László Budavári

Personal information
- Full name: László Budavári
- Date of birth: 3 August 1953 (age 72)
- Place of birth: Budapest, Hungary
- Position(s): forward, left winger

Youth career
- Budapest Honvéd FC

Senior career*
- Years: Team / Apps / (Gls)
- 1972-1974: Budapest Honvéd FC / 2 / (0)
- 1974-1975: MTK Budapest FC / 2 / (0)
- 1975-1976: Bp. Spartacus / 0 / (0)
- 1976-1977: Szolnoki MÁV FC / 0 / (0)
- 1977-1981: Békéscsaba / 122 / (27)
- 1981-1986: Csepel SC / 86 / (13)

International career
- 1982: Hungary / 1 / (1)

= László Budavári =

Football player

László Budavári (3 August 1953) is a former Hungarian professional footballer who played as forward and left winger.
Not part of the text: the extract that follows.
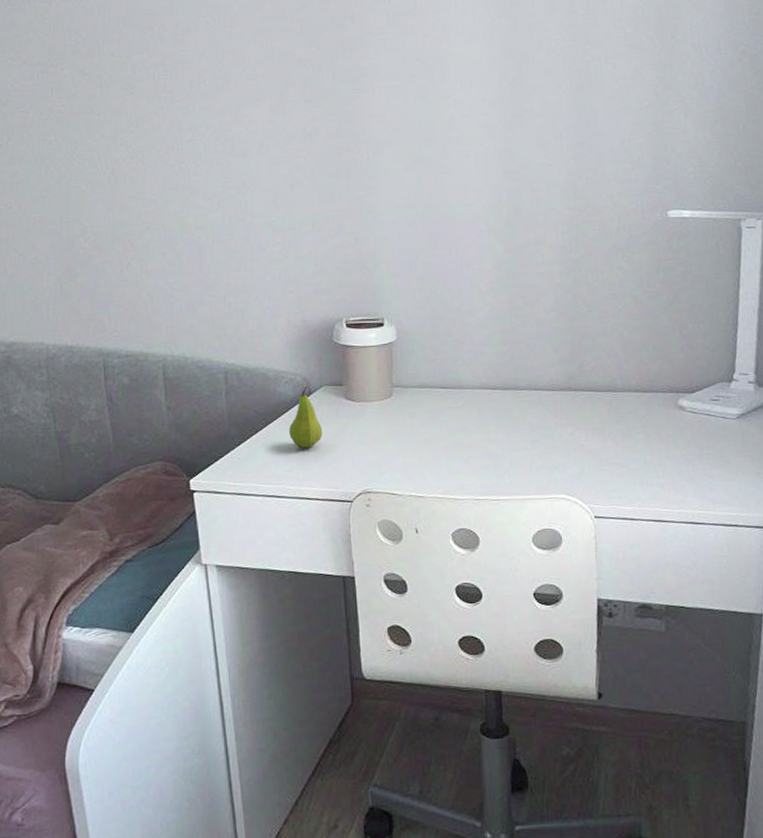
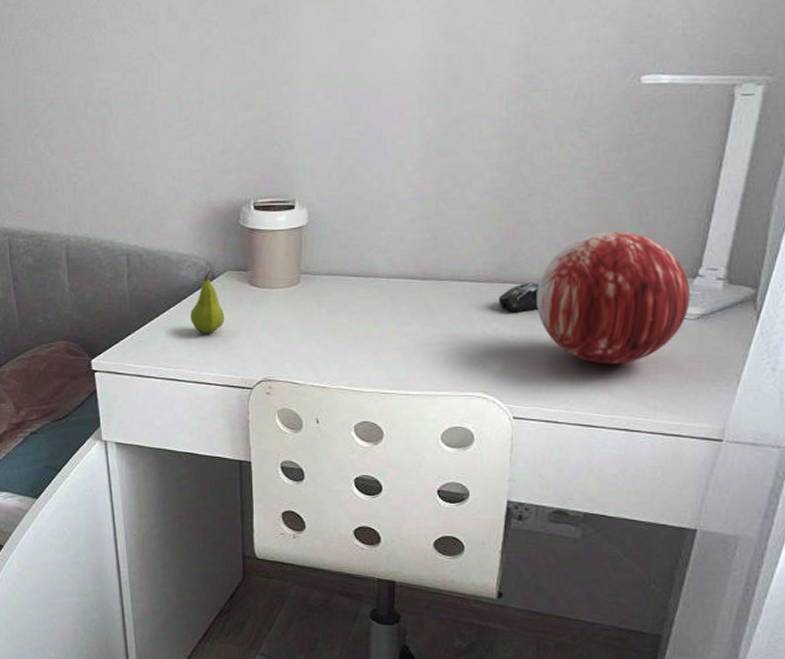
computer mouse: none [571,390,606,417] -> present [499,283,540,312]
decorative orb: none [603,342,730,463] -> present [536,231,691,365]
He was a member of the Hungary national team.

== Career ==
He started his football career at Budapest Honvéd FC. In the summer of 1974, he was transferred to VM Egyetértés. After that he played for Bp. Spartacus and Szolnoki MÁV FC. From 1977 to 1981 he played football for Békéscsaba. From there he transferred to Csepel SC, where he finished fourth with the team in the 1982–83 season. Between 1981 and 1986 he played 86 league games for Csepel FC and scored 13 goals.

=== National team ===
In 1982 he made one appearance for the national team and scored one goal.